Слух, что осиновские мужики отказались работать на урядника, быстро расползся по деревням. Урядник, мужики звали его уважительно Фролыч, бросился в одну деревню, другую, но везде получал отказ. Не прямо в лоб, а с мужицкой хитринкой: «Оно бы и надо покосить, люди свои, да еще наши травы не тронуты. Ить тут такое дело-то, спина третьеводни разболелась и досе не отпускает. Да и денег на подать надо заробить. А намедни баба сказала, что рожать будет, не бросишь. Жду, кто будет — бычок а ль телочка. Оно конечно, косить бы надо, перестоят травы, сено будет не так духовитое. Свои уже перестаивают. Может, чайку изопьете, ваше благородие. Не побрезгуйте. Божий у нас чай-то».

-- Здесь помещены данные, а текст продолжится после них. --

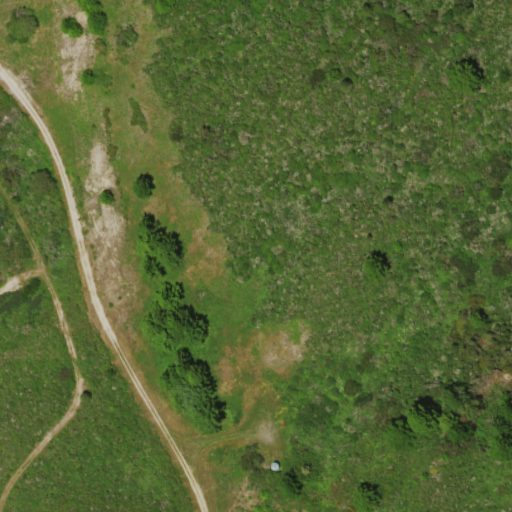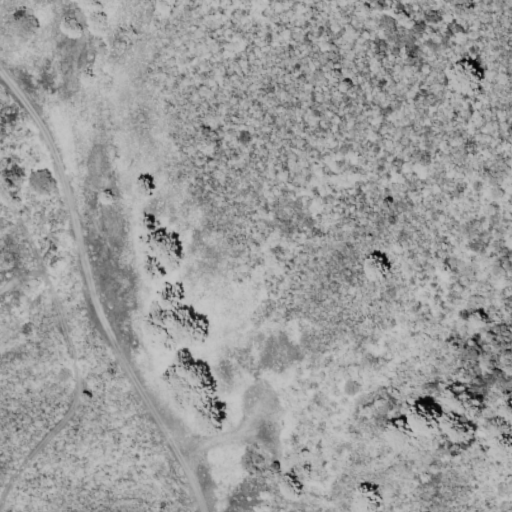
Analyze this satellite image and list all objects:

Это уже был молчаливый бунт. Урядник метался, кипел злобой, но ничего не мог поделать с мужиками. Пришлось нанимать работников со стороны. Грозил: «Ну, погоди, Силов. Не я буду, если не упеку тебя в Сибирь!..»
7
А солнце палило и палило иссушенную землю. В небе ни облачка. Жаром курились соломенные крыши, одна искра — и сгорит деревня. По улочкам бродили кудлатые собаки, похожие на осиновских мужиков: взлохмаченностью, независимостью, валкой походкой, собачьим достоинством, а уж злобой — это точно. А терпеливы были те собаки, дальше некуда: бей в три палки — не заскулит, только будет стараться броситься обидчику на грудь, чтобы хрип перехватить. Собак осиновских, как и мужиков, не тронь — все за одного и один за всех.
Не помнят экзекуторы, чтобы под розгами хоть один осиновец застонал и та пощады запросил, только покряхтывает, бывало, будто в печи парится. Недаром говорили мужики соседних деревень, мол, один осиновец трех сосновцев стоит…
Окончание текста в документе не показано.